Резюме её такое: «невозможно, да и совершенно не нужно, идти всеми тропами одновременно, необязательно, да и не надо любить всех, полюбить бы лишь данных тебе в обязательную любовь, потому что глаз у человека только два, слышишь, их два, а не восемь! Надо жить своей собственной маленькой жизнью, и в ней, как в капле, видеть красоту. И согласиться именно на нее, на эту, да, крошечную, да, тупую, да, убогую, но прекрасную жизнь!»

Ну и кое-какие понравившиеся мысли:
«... первым гибнет самый крупный олень, самая большая черепаха, самый отважный воин и самая красивая женщина,... потому что все, что слишком, даже если речь идет об уме и красоте, нежизнеспособно...». «жалованье ему платят за звездность».

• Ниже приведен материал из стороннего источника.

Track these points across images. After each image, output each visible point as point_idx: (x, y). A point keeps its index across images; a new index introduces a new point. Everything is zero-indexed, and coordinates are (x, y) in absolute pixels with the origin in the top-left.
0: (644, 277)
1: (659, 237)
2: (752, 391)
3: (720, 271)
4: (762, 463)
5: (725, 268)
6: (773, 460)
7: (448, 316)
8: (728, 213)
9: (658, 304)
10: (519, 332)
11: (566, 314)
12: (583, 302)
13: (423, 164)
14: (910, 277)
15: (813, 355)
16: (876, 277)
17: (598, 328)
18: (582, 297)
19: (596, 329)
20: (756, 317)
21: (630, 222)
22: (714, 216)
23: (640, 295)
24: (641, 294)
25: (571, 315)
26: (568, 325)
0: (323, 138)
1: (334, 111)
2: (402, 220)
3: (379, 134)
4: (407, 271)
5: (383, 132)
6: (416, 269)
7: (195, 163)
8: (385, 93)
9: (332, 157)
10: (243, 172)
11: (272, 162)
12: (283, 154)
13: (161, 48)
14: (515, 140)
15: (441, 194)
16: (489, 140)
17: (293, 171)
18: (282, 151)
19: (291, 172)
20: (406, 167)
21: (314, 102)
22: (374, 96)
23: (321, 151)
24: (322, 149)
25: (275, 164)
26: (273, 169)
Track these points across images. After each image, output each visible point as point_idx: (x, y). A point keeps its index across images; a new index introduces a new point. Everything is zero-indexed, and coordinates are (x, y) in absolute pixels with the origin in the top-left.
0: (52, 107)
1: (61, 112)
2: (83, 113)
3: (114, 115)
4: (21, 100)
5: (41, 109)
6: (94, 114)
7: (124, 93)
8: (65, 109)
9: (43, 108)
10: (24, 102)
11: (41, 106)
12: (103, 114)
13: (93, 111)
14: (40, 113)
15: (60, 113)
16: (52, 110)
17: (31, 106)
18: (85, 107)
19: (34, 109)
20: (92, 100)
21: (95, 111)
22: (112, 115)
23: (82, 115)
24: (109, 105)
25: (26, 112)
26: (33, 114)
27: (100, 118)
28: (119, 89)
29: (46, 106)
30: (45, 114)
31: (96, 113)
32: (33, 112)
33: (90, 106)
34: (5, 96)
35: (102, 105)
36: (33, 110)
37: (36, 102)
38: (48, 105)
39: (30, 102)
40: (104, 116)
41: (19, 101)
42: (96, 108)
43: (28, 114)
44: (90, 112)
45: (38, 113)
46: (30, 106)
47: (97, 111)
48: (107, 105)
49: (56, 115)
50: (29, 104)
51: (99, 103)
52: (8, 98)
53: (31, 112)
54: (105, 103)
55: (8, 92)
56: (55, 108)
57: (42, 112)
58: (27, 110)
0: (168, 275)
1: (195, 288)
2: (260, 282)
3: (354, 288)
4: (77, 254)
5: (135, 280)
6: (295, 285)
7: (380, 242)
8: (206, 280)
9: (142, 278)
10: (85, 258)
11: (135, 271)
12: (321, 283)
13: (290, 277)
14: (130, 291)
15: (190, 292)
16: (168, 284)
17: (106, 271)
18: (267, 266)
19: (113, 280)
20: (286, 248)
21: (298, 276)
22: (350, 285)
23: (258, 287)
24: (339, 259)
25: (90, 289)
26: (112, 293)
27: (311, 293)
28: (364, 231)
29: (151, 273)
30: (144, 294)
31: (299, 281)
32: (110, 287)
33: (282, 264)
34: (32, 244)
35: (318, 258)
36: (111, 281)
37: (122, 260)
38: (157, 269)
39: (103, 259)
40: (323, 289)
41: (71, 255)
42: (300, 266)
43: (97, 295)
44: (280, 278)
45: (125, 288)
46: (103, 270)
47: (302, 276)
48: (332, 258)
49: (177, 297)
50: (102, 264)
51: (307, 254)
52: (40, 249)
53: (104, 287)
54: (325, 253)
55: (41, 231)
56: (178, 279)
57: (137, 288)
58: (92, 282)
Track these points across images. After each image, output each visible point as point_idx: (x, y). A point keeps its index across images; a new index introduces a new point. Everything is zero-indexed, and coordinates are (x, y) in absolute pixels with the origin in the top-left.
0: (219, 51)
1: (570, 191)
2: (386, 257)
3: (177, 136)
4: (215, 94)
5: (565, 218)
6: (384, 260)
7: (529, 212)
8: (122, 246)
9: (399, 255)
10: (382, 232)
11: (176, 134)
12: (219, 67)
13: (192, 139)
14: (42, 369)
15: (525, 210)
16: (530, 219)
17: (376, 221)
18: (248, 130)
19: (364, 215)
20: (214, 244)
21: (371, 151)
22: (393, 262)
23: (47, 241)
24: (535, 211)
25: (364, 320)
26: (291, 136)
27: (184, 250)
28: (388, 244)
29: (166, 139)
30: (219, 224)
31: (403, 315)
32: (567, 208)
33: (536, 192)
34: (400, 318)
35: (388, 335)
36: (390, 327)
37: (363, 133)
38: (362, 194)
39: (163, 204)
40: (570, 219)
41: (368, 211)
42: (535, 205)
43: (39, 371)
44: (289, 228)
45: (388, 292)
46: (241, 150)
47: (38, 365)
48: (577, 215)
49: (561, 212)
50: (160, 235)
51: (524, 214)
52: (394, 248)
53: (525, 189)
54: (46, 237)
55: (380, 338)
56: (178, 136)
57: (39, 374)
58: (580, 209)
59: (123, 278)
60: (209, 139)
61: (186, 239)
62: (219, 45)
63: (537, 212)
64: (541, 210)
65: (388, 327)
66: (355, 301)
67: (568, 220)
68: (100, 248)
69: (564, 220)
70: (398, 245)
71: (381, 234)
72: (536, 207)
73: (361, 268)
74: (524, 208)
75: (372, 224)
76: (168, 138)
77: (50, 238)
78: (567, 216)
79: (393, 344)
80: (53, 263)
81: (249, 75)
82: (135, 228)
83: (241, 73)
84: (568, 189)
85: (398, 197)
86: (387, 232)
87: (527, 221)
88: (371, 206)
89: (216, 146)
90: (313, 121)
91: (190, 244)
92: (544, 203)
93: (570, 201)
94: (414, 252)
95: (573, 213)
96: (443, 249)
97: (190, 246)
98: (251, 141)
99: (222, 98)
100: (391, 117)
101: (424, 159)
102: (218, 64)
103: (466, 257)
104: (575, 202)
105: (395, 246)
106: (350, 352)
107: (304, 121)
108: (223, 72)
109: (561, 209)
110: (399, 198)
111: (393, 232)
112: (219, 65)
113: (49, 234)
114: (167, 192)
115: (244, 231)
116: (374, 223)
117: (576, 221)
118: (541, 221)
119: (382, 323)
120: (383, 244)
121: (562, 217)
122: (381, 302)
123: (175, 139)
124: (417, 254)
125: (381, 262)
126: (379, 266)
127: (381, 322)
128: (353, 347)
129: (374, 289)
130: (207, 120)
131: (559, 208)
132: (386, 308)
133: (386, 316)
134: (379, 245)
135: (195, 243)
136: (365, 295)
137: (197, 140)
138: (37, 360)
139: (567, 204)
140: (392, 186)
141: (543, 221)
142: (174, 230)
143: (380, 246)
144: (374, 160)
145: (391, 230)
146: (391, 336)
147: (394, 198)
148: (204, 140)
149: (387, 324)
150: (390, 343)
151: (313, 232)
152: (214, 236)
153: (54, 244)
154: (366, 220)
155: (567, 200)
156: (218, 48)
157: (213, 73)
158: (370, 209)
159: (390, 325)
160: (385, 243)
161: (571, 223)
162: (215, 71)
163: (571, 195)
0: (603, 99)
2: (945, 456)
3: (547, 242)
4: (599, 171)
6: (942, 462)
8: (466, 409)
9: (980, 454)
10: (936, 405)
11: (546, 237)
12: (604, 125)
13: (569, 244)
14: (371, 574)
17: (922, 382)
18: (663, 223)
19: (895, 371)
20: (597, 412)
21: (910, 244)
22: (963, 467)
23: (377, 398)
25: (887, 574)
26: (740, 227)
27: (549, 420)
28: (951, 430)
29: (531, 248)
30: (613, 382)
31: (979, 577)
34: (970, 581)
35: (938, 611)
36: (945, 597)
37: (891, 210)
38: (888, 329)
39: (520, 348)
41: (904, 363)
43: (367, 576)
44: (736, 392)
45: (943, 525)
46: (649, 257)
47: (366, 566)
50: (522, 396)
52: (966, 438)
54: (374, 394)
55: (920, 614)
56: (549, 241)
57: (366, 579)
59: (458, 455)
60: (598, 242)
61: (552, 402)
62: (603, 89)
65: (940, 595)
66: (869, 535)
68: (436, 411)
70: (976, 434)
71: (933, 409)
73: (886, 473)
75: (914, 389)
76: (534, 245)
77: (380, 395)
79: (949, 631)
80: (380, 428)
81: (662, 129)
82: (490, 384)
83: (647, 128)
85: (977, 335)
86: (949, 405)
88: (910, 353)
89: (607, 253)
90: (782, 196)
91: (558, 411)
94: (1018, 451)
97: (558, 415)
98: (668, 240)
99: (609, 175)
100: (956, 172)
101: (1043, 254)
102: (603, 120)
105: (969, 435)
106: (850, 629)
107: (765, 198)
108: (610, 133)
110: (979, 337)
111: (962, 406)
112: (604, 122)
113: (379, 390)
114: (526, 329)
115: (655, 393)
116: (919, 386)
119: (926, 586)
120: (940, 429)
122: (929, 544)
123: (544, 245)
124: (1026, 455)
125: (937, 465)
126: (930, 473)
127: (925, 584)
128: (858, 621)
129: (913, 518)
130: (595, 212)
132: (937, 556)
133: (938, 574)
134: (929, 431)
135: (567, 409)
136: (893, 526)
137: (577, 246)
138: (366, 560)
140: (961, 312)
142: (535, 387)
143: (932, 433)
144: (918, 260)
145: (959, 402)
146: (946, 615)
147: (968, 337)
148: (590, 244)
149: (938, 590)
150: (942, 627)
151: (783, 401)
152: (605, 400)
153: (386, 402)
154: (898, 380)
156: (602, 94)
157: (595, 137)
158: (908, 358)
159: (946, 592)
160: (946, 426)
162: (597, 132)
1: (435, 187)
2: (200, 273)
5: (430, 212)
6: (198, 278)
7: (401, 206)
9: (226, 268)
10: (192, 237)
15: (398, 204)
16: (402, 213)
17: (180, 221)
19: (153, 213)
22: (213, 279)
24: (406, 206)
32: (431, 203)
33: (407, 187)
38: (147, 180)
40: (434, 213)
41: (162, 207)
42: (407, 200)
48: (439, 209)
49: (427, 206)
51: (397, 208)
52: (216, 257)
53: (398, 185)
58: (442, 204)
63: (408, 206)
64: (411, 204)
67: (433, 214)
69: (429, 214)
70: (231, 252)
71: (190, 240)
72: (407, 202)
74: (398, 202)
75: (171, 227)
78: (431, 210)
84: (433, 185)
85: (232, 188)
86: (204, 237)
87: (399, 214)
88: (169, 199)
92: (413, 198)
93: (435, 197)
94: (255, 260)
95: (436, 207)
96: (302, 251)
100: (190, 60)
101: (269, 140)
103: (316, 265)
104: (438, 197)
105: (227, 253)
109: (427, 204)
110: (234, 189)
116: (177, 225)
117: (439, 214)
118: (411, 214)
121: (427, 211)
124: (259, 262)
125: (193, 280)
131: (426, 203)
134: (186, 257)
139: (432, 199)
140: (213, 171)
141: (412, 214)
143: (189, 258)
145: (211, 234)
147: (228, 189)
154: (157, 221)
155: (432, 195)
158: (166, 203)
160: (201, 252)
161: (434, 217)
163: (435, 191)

«Когда все сверкает и блестит, это, скорее всего, результаты прошлых трудов, следовательно, видимые признаки расцвета — начало конца». «…от жаркой похоти, от жизненной погани можно забраться наверх, спрятаться в собственное призвание — и так спастись».
«Дети — Божие благословение. Вот и разъяснение чеховской грусти: доктор Чехов был бездетен! Оттого так серо и страшно уныло в его рассказах, хотя и поэтично, а все же безнадежно, все потому, что не было рядом с ним дитяти, родного, своего, и не имел он возможности опустить губы и потрпрукать в теплый младенческий затылок».

Читался роман в электронном виде, рекомендую, но, полагаю, в книжном варианте он более привлекателен.